_Records for the task:_
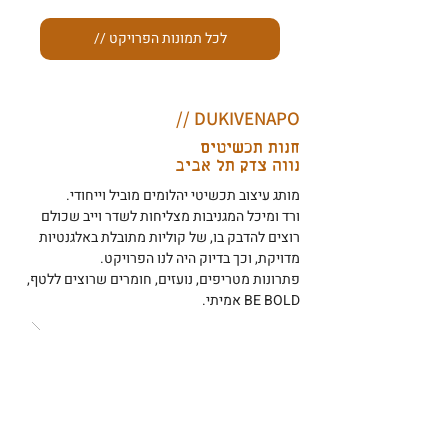
// לכל תמונות הפרויקט
DUKIVENAPO //
חנות תכשיטים
נווה צדק תל אביב
מותג עיצוב תכשיטי יהלומים מוביל וייחודי.
ורד ומיכל המגניבות מצליחות לשדר וייב שכולם
רוצים להדבק בו, של קוליות מתובלת באלגנטיות
מדויקת, וכך בדיוק היה לנו הפרויקט.
פתרונות מטריפים, נועזים, חומרים שרוצים ללטף,
BE BOLD אמיתי.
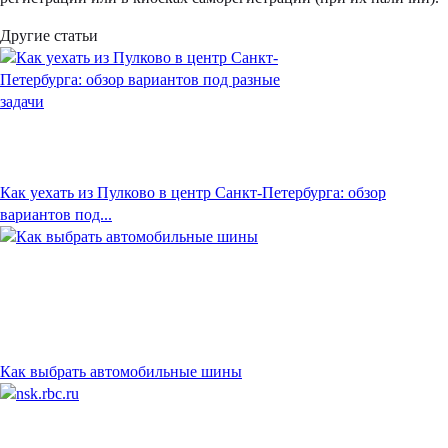
Другие статьи
Как уехать из Пулково в центр Санкт-Петербурга: обзор
вариантов под...
Как выбрать автомобильные шины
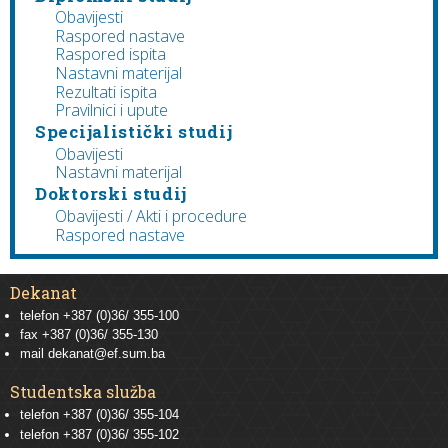
Obavijesti
Raspored nastave
Raspored ispita
Nastavni materijal
Rezultati ispita
Pravilnici i upute
Specijalistički studij
Obavijesti
Nastavni materijal
Doktorski studij
Obavijesti / Akti i procedure
Raspored nastave
Dekanat
telefon +387 (0)36/ 355-100
fax +387 (0)36/ 355-130
mail
dekanat@ef.sum.ba
Studentska služba
telefon
+387 (0)36/ 355-104
telefon
+387 (0)36/ 355-102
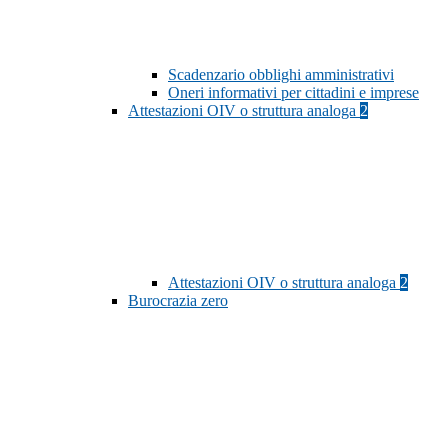
Scadenzario obblighi amministrativi
Oneri informativi per cittadini e imprese
Attestazioni OIV o struttura analoga
2
Attestazioni OIV o struttura analoga
2
Burocrazia zero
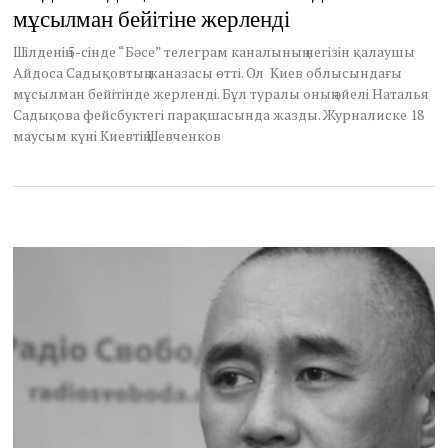
мұсылман бейітіне жерленді
y
6
,
Шілденің 5-сінде “Бәсе” телеграм каналының негізін қалаушы
2
Айдоса Садықовтың жаназасы өтті. Ол Киев облысындағы
0
мұсылман бейітінде жерленді. Бұл туралы оның әйелі Наталья
2
Садықова фейсбуктегі парақшасында жазды. Журналиске 18
4
маусым күні Киевтің Шевченков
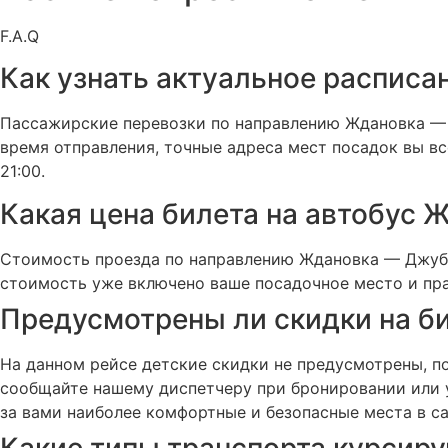
F.A.Q
Как узнать актуальное расписа
Пассажирские перевозки по направлению Ждановка — 
время отправления, точные адреса мест посадок вы вс
21:00.
Какая цена билета на автобус Ж
Стоимость проезда по направлению Ждановка — Джубга
стоимость уже включено ваше посадочное место и прав
Предусмотрены ли скидки на б
На данном рейсе детские скидки не предусмотрены, п
сообщайте нашему диспетчеру при бронировании или у
за вами наиболее комфортные и безопасные места в са
Какие типы транспорта курсиру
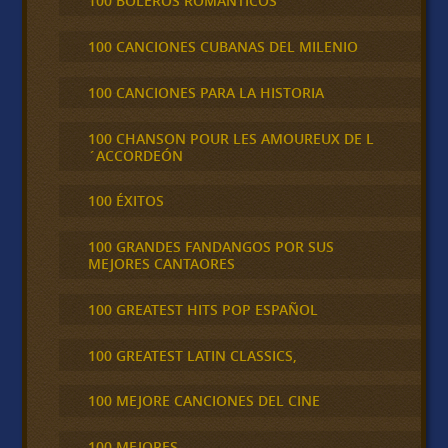
100 BOLEROS ROMÁNTICOS
100 CANCIONES CUBANAS DEL MILENIO
100 CANCIONES PARA LA HISTORIA
100 CHANSON POUR LES AMOUREUX DE L
´ACCORDEÓN
100 ÉXITOS
100 GRANDES FANDANGOS POR SUS
MEJORES CANTAORES
100 GREATEST HITS POP ESPAÑOL
100 GREATEST LATIN CLASSICS,
100 MEJORE CANCIONES DEL CINE
100 MEJORES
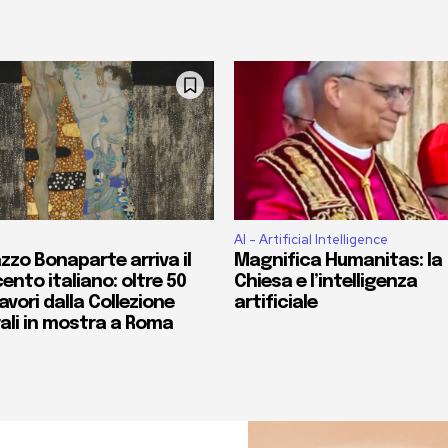
AI - Artificial Intelligence
zzo Bonaparte arriva il
Magnifica Humanitas: la
ento italiano: oltre 50
Chiesa e l’intelligenza
vori dalla Collezione
artificiale
ali in mostra a Roma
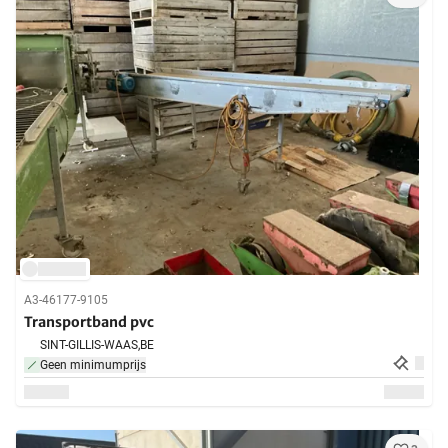
A3-46177-9105
Transportband pvc
SINT-GILLIS-WAAS,
BE
Geen minimumprijs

_Exercise:_ Write the lines out word for word, starting at the one with "100 MEJORES" and stopping after the last line of the material above, with pictures excluded.

_Answer section:_
100 MEJORES
AI - Artificial Intelligence
zzo Bonaparte arriva il
Magnifica Humanitas: la
ento italiano: oltre 50
Chiesa e l’intelligenza
vori dalla Collezione
artificiale
ali in mostra a Roma
A3-46177-9105
Transportband pvc
SINT-GILLIS-WAAS,
BE
Geen minimumprijs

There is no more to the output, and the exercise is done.